Working as a patient-care advocate for a home medical equipment company, Wrightenberry traveled to Washington, to meet with a number of senators and representatives to discuss his concerns for the patients.
“I met Congressman Walter Jones, and he really made an impression on me. He really cared about what I had to say. He cared about people in his district,” Wrightenberry said.
Wrightenberry applied for an internship in Rep. Jones’ office and was accepted. During the four weeks of the internship, he served in the congressman’s office answering phones, greeting visitors, and giving tours.
He also attended hearings including a round-table discussion on national health insurance. Attending this meeting with Rep. Jones, Wrightenberry was given the opportunity to address those present and share his concerns as a patient-care advocate.
Wrightenberry experienced more of the political process as he performed research work regarding the stop-loss policy in the military.
“Stop-loss is basically a back-door draft,” he said.
According to Wrightenberry, the policy extends the service period of military personnel who have already served their contracts.
Wrightenberry explained, “What we’re trying to do is actually limit the president’s powers on stop-loss. Stop-loss can only be issued in a national emergency or time of war; and we’re trying to draft a bill that limits the president’s power, that makes Congress have the final say on whether there should be a stop-loss policy implemented or not.”
Wrightenberry, a political science and business management double major, said, “In college, I really developed an interest in politics.”

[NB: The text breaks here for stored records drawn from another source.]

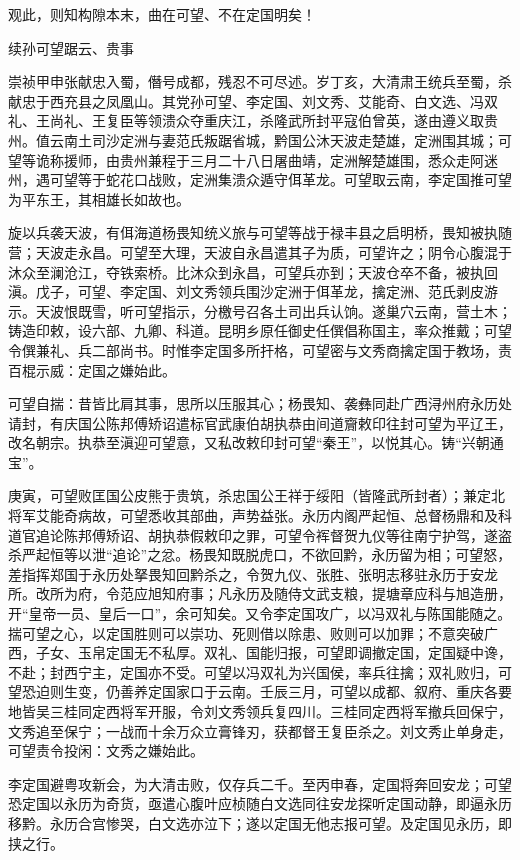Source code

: \documentclass[]{article}
\begin{document}
观此，则知构隙本末，曲在可望、不在定国明矣！

续孙可望踞云、贵事

崇祯甲申张献忠入蜀，僭号成都，残忍不可尽述。岁丁亥，大清肃王统兵至蜀，杀献忠于西充县之凤凰山。其党孙可望、李定国、刘文秀、艾能奇、白文选、冯双礼、王尚礼、王复臣等领溃众夺重庆江，杀隆武所封平寇伯曾英，遂由遵义取贵州。值云南土司沙定洲与妻范氏叛踞省城，黔国公沐天波走楚雄，定洲围其城；可望等诡称援师，由贵州兼程于三月二十八日屠曲靖，定洲解楚雄围，悉众走阿迷州，遇可望等于蛇花口战败，定洲集溃众遁守佴革龙。可望取云南，李定国推可望为平东王，其相雄长如故也。

旋以兵袭天波，有佴海道杨畏知统义旅与可望等战于禄丰县之启明桥，畏知被执随营；天波走永昌。可望至大理，天波自永昌遣其子为质，可望许之；阴令心腹混于沐众至澜沧江，夺铁索桥。比沐众到永昌，可望兵亦到；天波仓卒不备，被执回滇。戊子，可望、李定国、刘文秀领兵围沙定洲于佴革龙，擒定洲、范氏剥皮游示。天波恨既雪，听可望指示，分檄号召各土司出兵认饷。遂巢穴云南，营土木；铸造印敕，设六部、九卿、科道。昆明乡原任御史任僎倡称国主，率众推戴；可望令僎兼礼、兵二部尚书。时惟李定国多所扞格，可望密与文秀商擒定国于教场，责百棍示威：定国之嫌始此。

可望自揣：昔皆比肩其事，思所以压服其心；杨畏知、袭彝同赴广西浔州府永历处请封，有庆国公陈邦傅矫诏遣标官武康伯胡执恭由间道齎敕印往封可望为平辽王，改名朝宗。执恭至滇迎可望意，又私改敕印封可望``秦王''，以悦其心。铸``兴朝通宝''。

庚寅，可望败匡国公皮熊于贵筑，杀忠国公王祥于绥阳（皆隆武所封者）；兼定北将军艾能奇病故，可望悉收其部曲，声势益张。永历内阁严起恒、总督杨鼎和及科道官追论陈邦傅矫诏、胡执恭假敕印之罪，可望令裈督贺九仪等往南宁护驾，遂盗杀严起恒等以泄``追论''之忿。杨畏知既脱虎口，不欲回黔，永历留为相；可望怒，差指挥郑国于永历处拏畏知回黔杀之，令贺九仪、张胜、张明志移驻永历于安龙所。改所为府，令范应旭知府事；凡永历及随侍文武支粮，提塘章应科与旭造册，开``皇帝一员、皇后一口''，余可知矣。又令李定国攻广，以冯双礼与陈国能随之。揣可望之心，以定国胜则可以崇功、死则借以除患、败则可以加罪；不意突破广西，子女、玉帛定国无不私厚。双礼、国能归报，可望即调撤定国，定国疑中谗，不赴；封西宁主，定国亦不受。可望以冯双礼为兴国侯，率兵往擒；双礼败归，可望恐迫则生变，仍善养定国家口于云南。壬辰三月，可望以成都、叙府、重庆各要地皆吴三桂同定西将军开服，令刘文秀领兵复四川。三桂同定西将军撤兵回保宁，文秀追至保宁；一战而十余万众立膏锋刃，获都督王复臣杀之。刘文秀止单身走，可望责令投闲：文秀之嫌始此。

李定国避粤攻新会，为大清击败，仅存兵二千。至丙申春，定国将奔回安龙；可望恐定国以永历为奇货，亟遣心腹叶应桢随白文选同往安龙探听定国动静，即逼永历移黔。永历合宫惨哭，白文选亦泣下；遂以定国无他志报可望。及定国见永历，即挟之行。
\end{document}
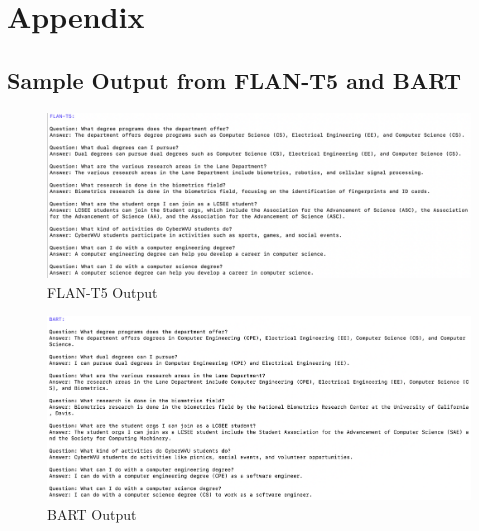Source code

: \documentclass[conference]{IEEEtran}
\begin{document}
\newpage
\onecolumn
\appendix
\section{Appendix}
\subsection{Sample Output from FLAN-T5 and BART} \label{sample-output}
\begin{figure}[h]
    \centering
    \includegraphics[width=\linewidth]{assets/Flan_out.png}
    \caption{FLAN-T5 Output}
    \label{fig:FLAN_Out}
\end{figure}

\begin{figure}[h]
    \centering
    \includegraphics[width=\linewidth]{assets/Bart_out.png}
    \caption{BART Output}
    \label{fig:BART_Out}
\end{figure}
\end{document}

In fact, he hopes one day to become a congressman himself: “I want to be different, and I want to bring the concerns of my district to Congress.”
When asked how Barton prepared him for the internship and his future beyond that, Wrightenberry said, “I have to give a lot of credit to Barton College. They provided me, of course, with the education I’ve needed and great teachers.”
He also found Barton’s size to be a positive factor in his educational experience: “The thing about Barton College is you can really interact with your professors.”
Commenting further on Barton, Wrightenberry said, “I think it really gives students the opportunity to succeed because it’s a private school, and you can get more stuff done in those smaller classes.”
Clubs and organizations also enriched his college experience. In addition to being a double major, Wrightenberry served as president of Campus Conservatives, participated in Greek life, and worked as a student manager for campus food services. And, he did all of this while maintaining a 3.4 GPA.
Summarizing his experience at Barton, Wrightenberry said, “I’m ready for grad school. I’ve made connections for life. It’s been an amazing experience!”